It must be lonely out there in space. If you are the moon, you’ve been up there for millions of years, ever since you got chunked off the Earth. Now, it looks as though the man in the moon has got himself a little buddy.

NASA has just identified a particular space rock that’s apparently been orbiting our big blue marble for the last century. They’ve also figured out that the asteroid, measuring between 120 feet to 300 feet in diameter, will keep doing it for several hundred more while we both share a similar orbit around the sund.

So, the plain old rock that was formerly known as “asteroid 2016 HO3,” is now officially considered a mini-moon. I expect there to be a meme about this in the near future.

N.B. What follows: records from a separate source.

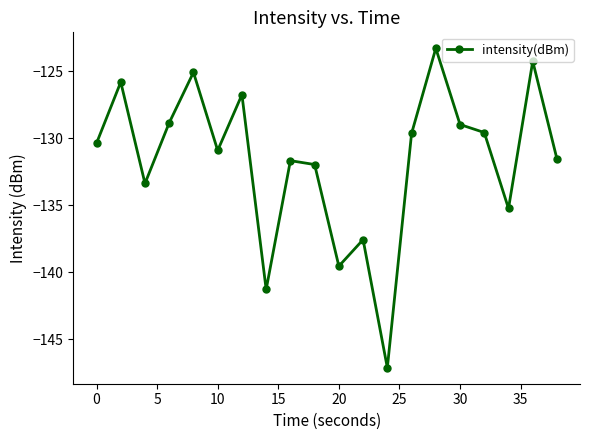

How many points are higher than both their immediate neighbors (excluding endpoints)?

7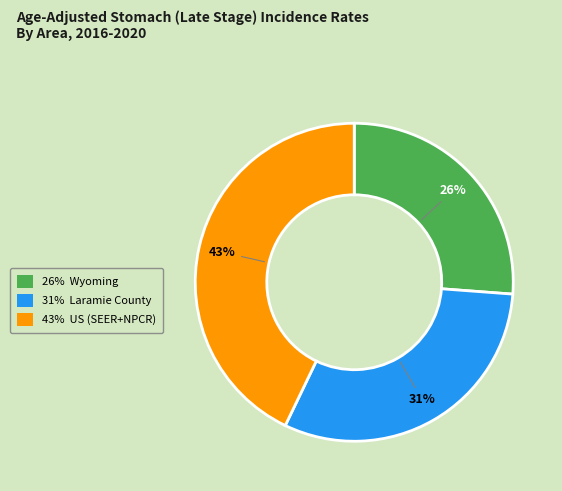

How many slices are in this pie chart?

3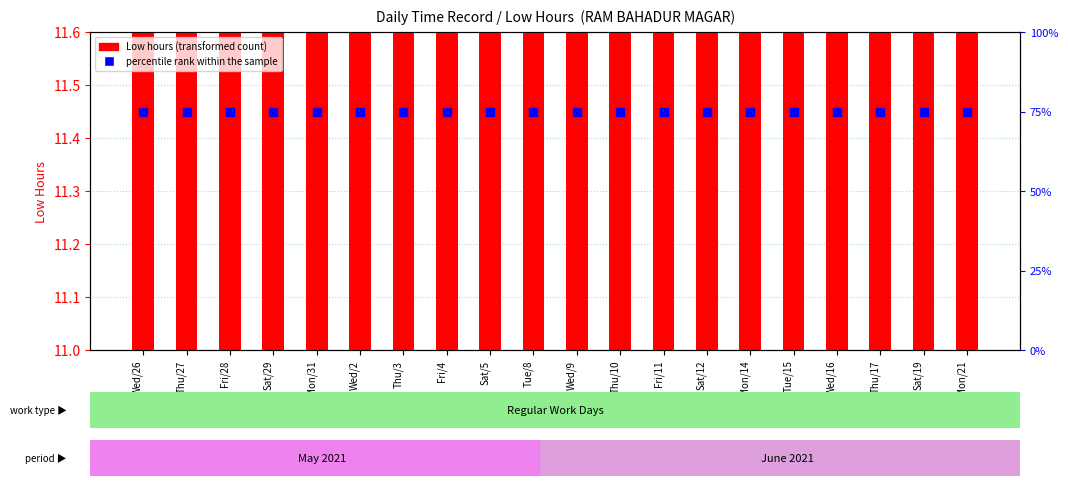

Which series reaches the minimum Y coordinate?

Low hours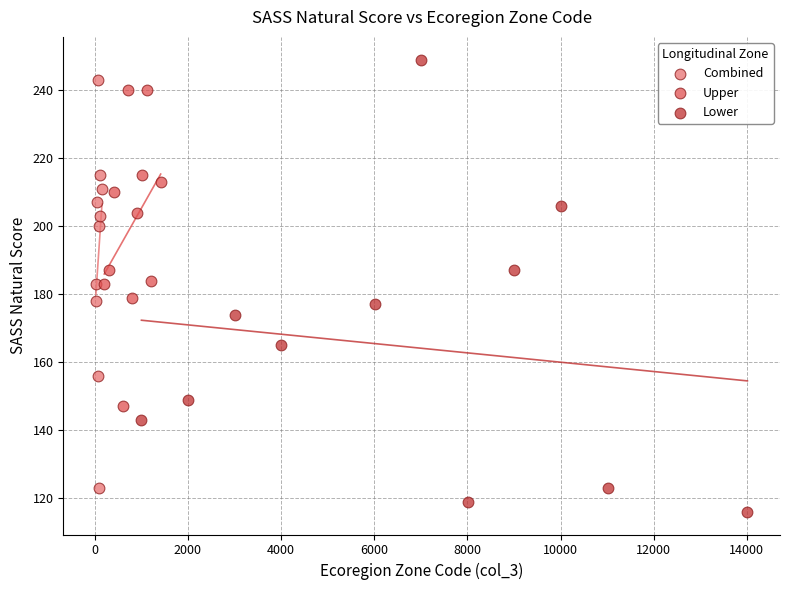

Which series contains the lowest Y value?

Lower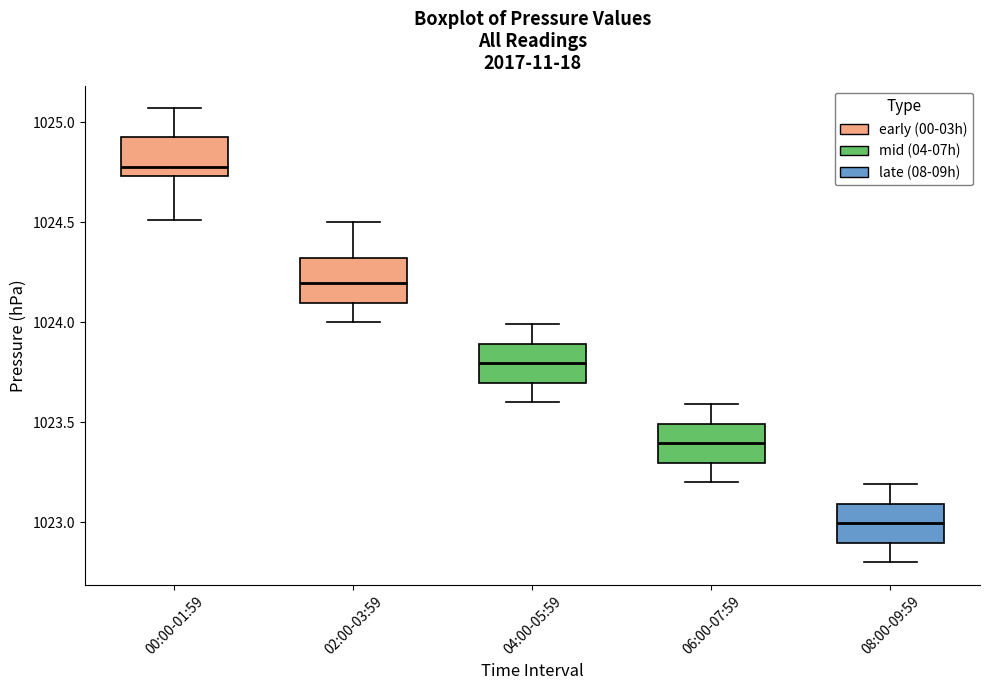

Reading left to right, transcribe this box plot: for each box, give where its median line is, the range the box spans, and where its two whiskers end, as read against the y-axis. The values are not printed on the chart, so give them approximately, as read against the axis.

00:00-01:59: median 1024.80, box 1024.75 to 1024.95, whiskers 1024.50 to 1025.05
02:00-03:59: median 1024.20, box 1024.10 to 1024.30, whiskers 1024.00 to 1024.50
04:00-05:59: median 1023.80, box 1023.70 to 1023.90, whiskers 1023.60 to 1024.00
06:00-07:59: median 1023.40, box 1023.30 to 1023.50, whiskers 1023.20 to 1023.60
08:00-09:59: median 1023.00, box 1022.90 to 1023.10, whiskers 1022.80 to 1023.20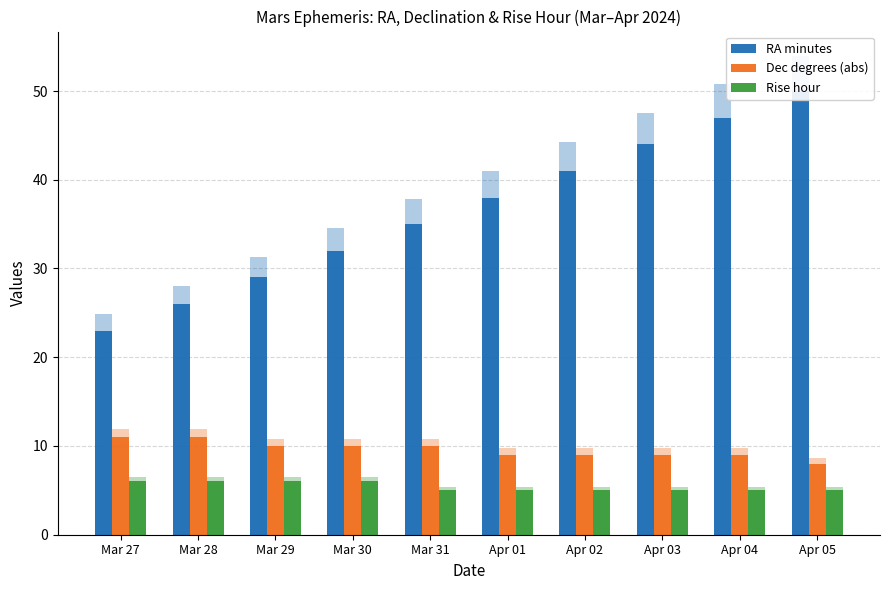

What is the spread (max minus min) of values at Apr 05?

45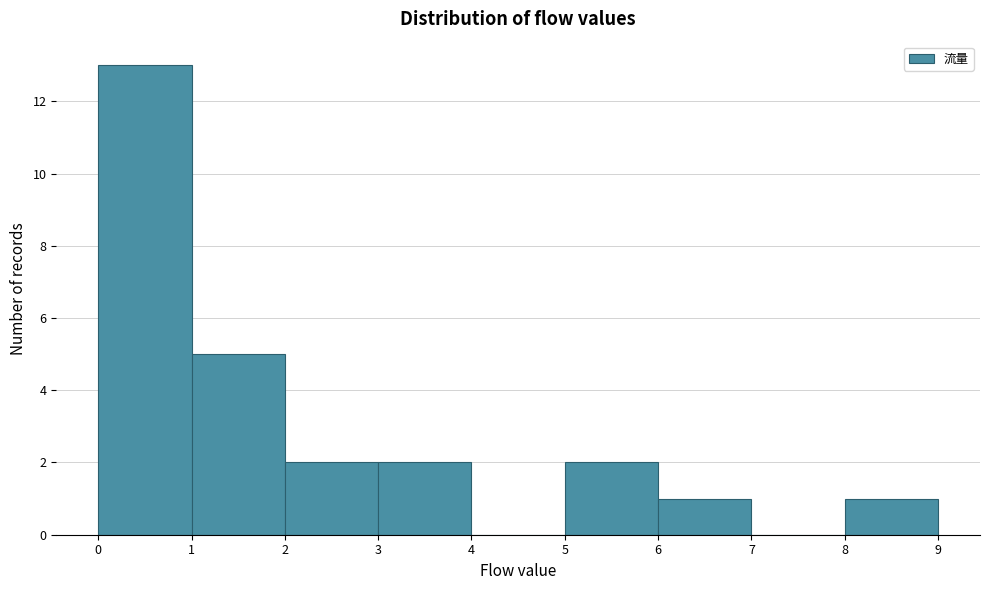

Over which range of the x-axis is the bar tallest?

0 to 1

The whole situation is best explained by Paul Chodas, manager of NASA’s Center for Near-Earth Object (NEO) Studies at the Jet Propulsion Laboratory. He says it’s not so much a moon as it is a “quasi-satellite” of Earth rather than a true satellite.

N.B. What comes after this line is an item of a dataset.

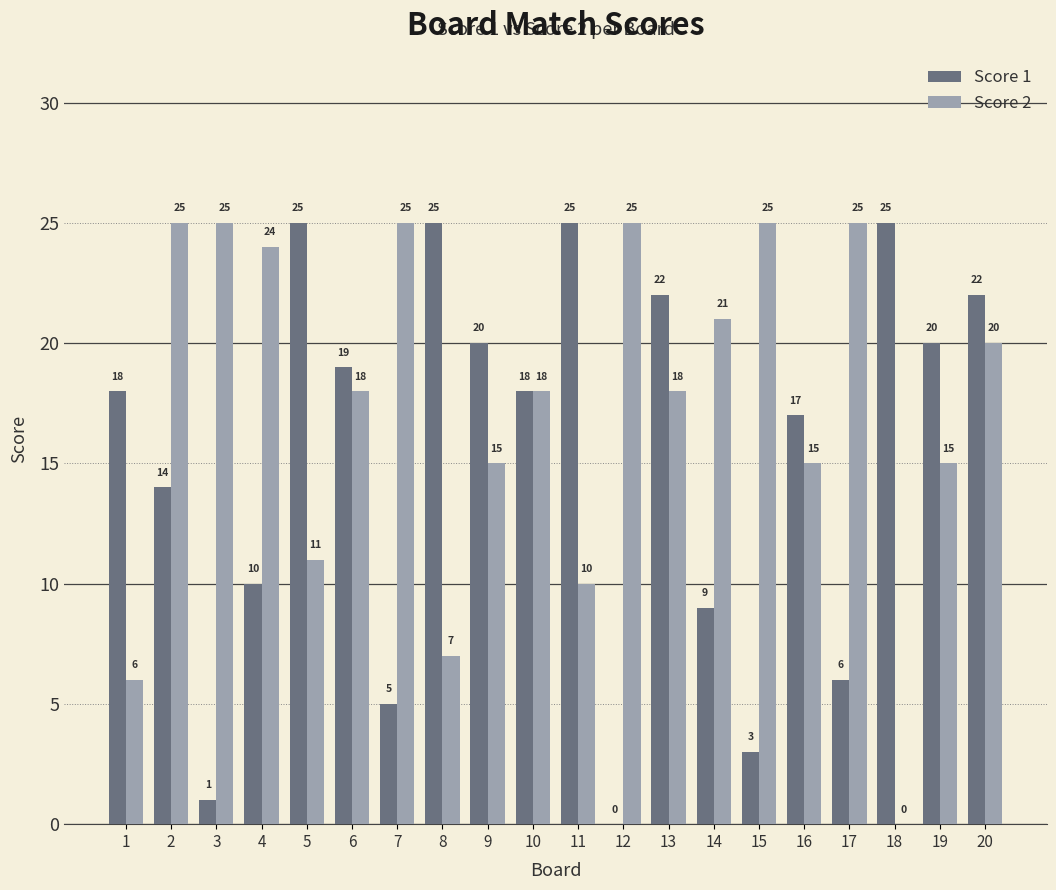

How many data points does each series have?

20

“The asteroid‘s loops around Earth drift a little ahead or behind from year to year, but when they drift too far forward or backward, Earth’s gravity is just strong enough to reverse the drift and hold onto the asteroid so that it never wanders farther away than about 100 times the distance of the moon. The same effect also prevents the asteroid from approaching much closer than about 38 times the distance of the moon. In effect, this small asteroid is caught in a little dance with Earth.”